KewTitles · 12/04/2025 09:49

BeaAndBen · 12/04/2025 09:47

You are paying the same as your mum and your brother. The other people on the card are not buying the gift, because they aren’t family to the cousin.

That doesn’t make me tight though, does it?

And it’s ridiculous to say my dad isn’t family to someone he has treated as a niece since she was 10.

OP posts:
IpsyUpsyDaisyDoos · 12/04/2025 09:54

KewTitles · 12/04/2025 09:49

That doesn’t make me tight though, does it?

And it’s ridiculous to say my dad isn’t family to someone he has treated as a niece since she was 10.

Edited

It doesn't make it unfair that the people directly related to the cousin are all paying the same though, just because you don't live with someone.

Flip it round. How would you feel if you were married and your brother was single and your mum said "you need to put in £40 cos DB doesn't have a wife"?

KewTitles · 12/04/2025 10:22

Flip it round. How would you feel if you were married and your brother was single and your mum said "you need to put in £40 cos DB doesn't have a wife"?

I'm baffled as to why you think it’s different “flipped round”.

OP posts:
IpsyUpsyDaisyDoos · 12/04/2025 10:40

KewTitles · 12/04/2025 10:22

Flip it round. How would you feel if you were married and your brother was single and your mum said "you need to put in £40 cos DB doesn't have a wife"?

I'm baffled as to why you think it’s different “flipped round”.

I'm baffled as to why you think your brother wouldn't feel like he was the one hard done by if your mum told him he had to find double the input because ause you are single.
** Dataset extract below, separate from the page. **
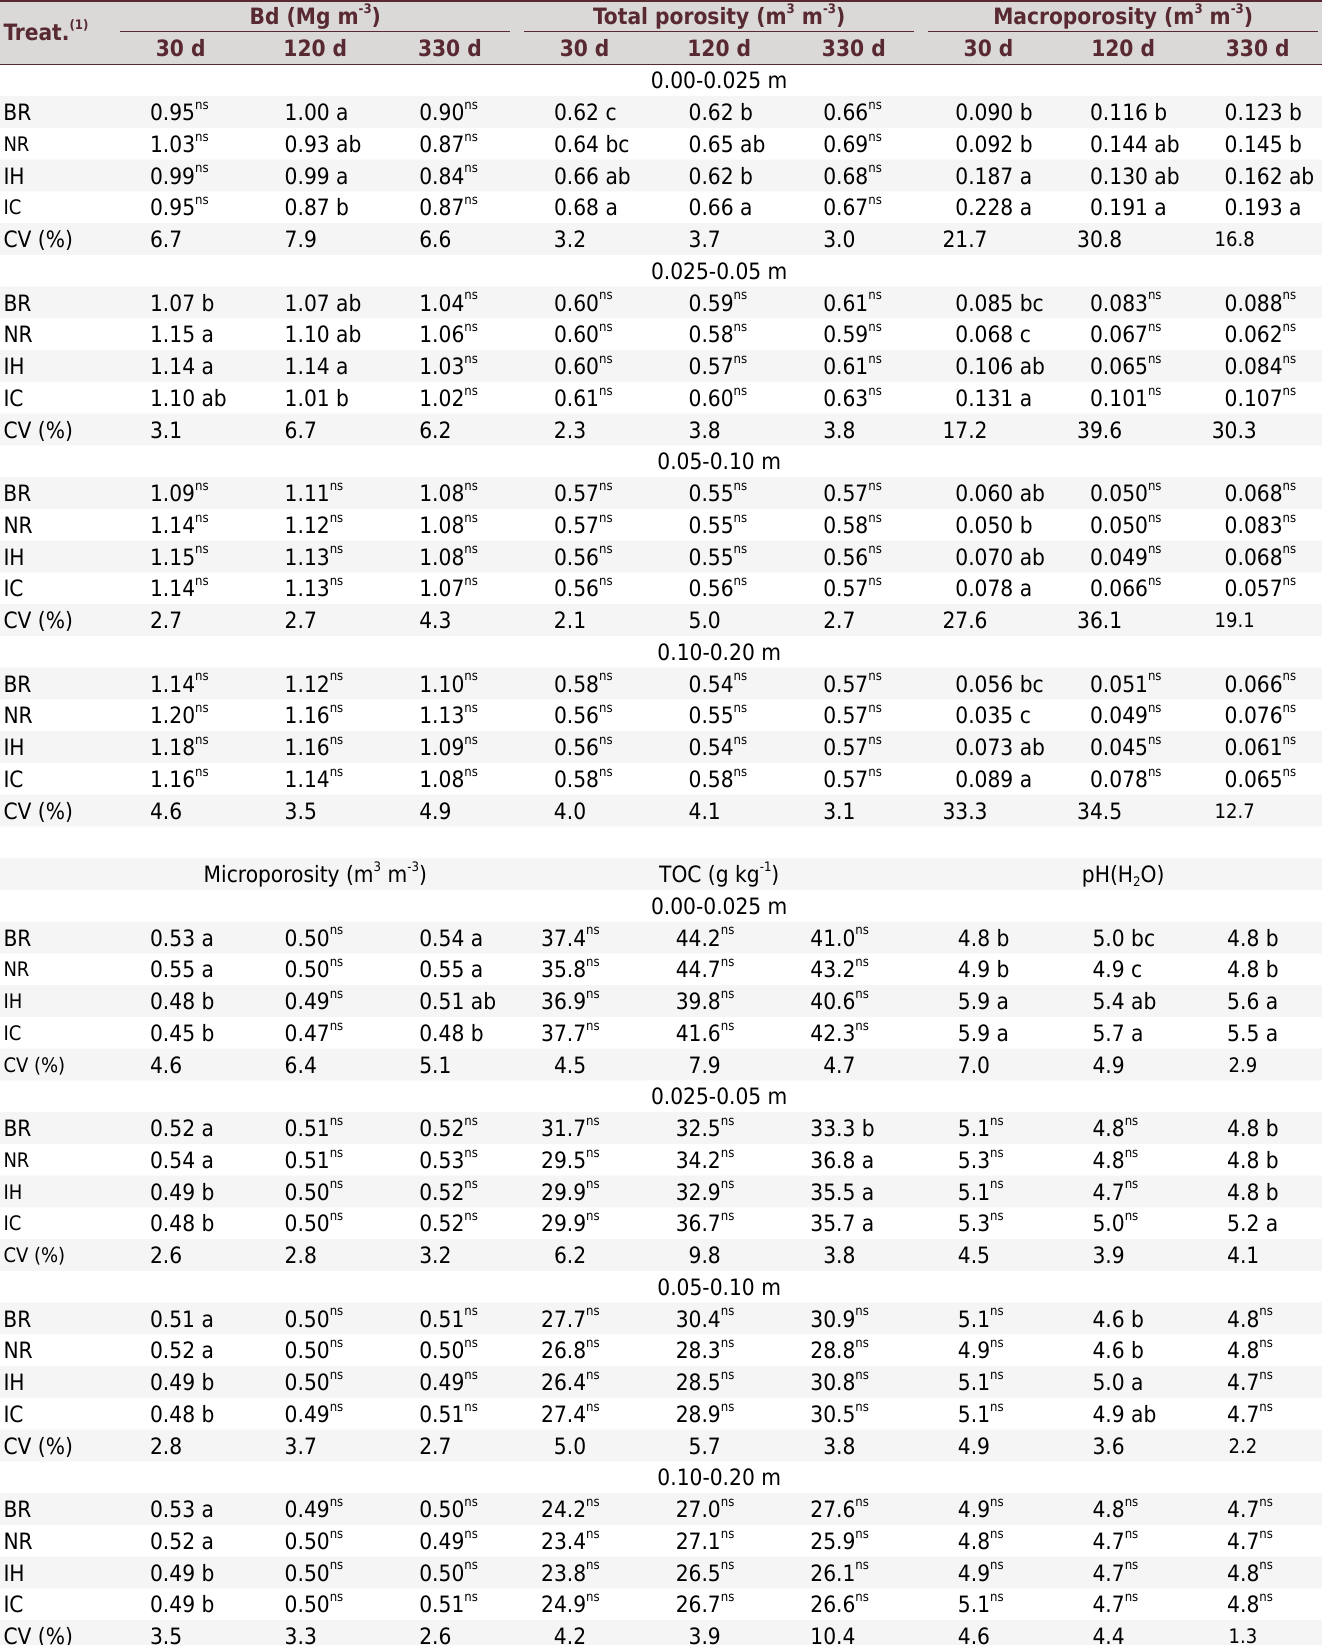
Table 2. Soil bulk density (Bd), total porosity, macroporosity, microporosity, total organic carbon (TOC), and soil pH, in four layers for the different treatments and evaluation periods (30, 120, and 330 days) Treat.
Because the fact I have a DH does not weigh into what I put into a family gift. I put in, not him, because they're my relative.

KewTitles · 12/04/2025 11:12

I'm baffled as to why you think your brother wouldn't feel like he was the one hard done by if your mum told him he had to find double the input because ause you are single.

Because it’s not some sort of penalty for having a partner. It’s expecting a per person contribution.

OP posts:
BeaAndBen · 12/04/2025 11:16

KewTitles · 12/04/2025 11:12

I'm baffled as to why you think your brother wouldn't feel like he was the one hard done by if your mum told him he had to find double the input because ause you are single.

Because it’s not some sort of penalty for having a partner. It’s expecting a per person contribution.

Why would your sister in law want to contribute to a gift for a cousin-in-law? That’s not even a thing.

KewTitles · 12/04/2025 11:20

BeaAndBen · 12/04/2025 11:16

Why would your sister in law want to contribute to a gift for a cousin-in-law? That’s not even a thing.

They’ve known one another for 25 years. She’s stayed at her house. It’s not like I’m talking about a girlfriend of three weeks here.